▸ **Aim of the exercise**: After reading the data below, copy out every line that contains the word "root".

▸ **Extracted material**:
• • •
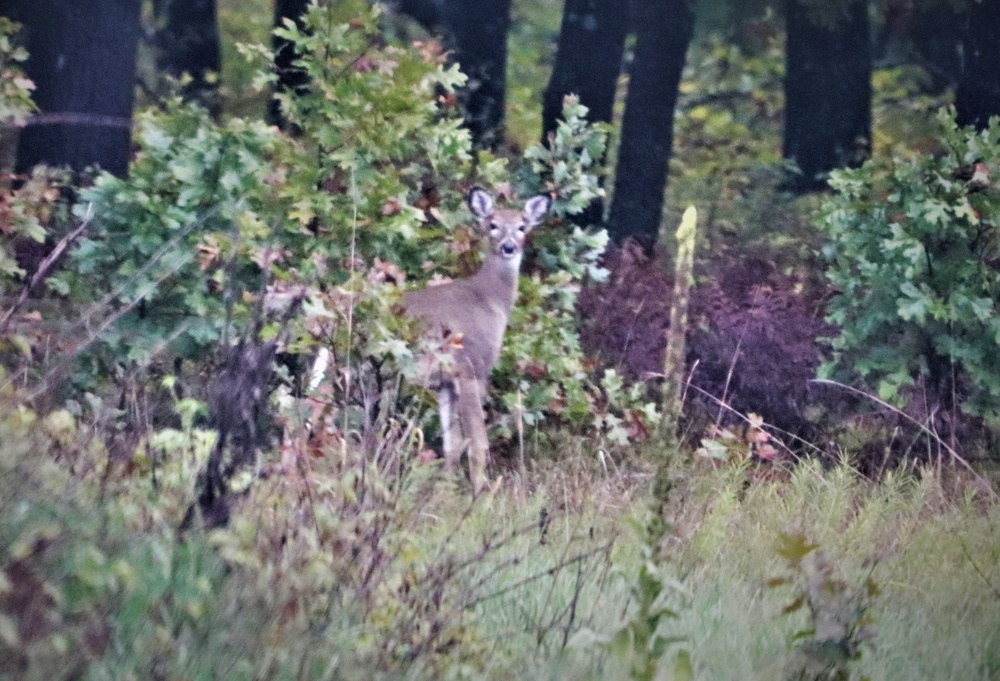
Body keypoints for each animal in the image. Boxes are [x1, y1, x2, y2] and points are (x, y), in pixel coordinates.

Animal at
• • •
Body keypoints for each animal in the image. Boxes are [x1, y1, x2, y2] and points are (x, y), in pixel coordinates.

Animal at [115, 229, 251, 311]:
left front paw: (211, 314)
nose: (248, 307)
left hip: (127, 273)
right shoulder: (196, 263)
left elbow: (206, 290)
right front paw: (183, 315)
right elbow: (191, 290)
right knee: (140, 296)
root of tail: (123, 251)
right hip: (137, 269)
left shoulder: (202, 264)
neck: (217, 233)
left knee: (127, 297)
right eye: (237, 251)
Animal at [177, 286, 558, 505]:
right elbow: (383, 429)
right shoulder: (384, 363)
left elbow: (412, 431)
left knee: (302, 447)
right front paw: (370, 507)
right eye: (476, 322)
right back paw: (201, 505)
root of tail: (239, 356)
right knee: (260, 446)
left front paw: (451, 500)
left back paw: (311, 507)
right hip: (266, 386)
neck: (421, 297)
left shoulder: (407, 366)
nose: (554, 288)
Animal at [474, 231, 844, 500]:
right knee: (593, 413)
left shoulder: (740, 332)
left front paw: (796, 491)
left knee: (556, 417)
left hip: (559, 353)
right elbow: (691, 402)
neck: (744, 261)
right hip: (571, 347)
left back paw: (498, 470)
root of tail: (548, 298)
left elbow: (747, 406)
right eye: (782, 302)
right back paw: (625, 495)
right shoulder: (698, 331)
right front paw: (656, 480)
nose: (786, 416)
• • •
▸ **Output of the exercise**:
root of tail: (123, 251)
root of tail: (239, 356)
root of tail: (548, 298)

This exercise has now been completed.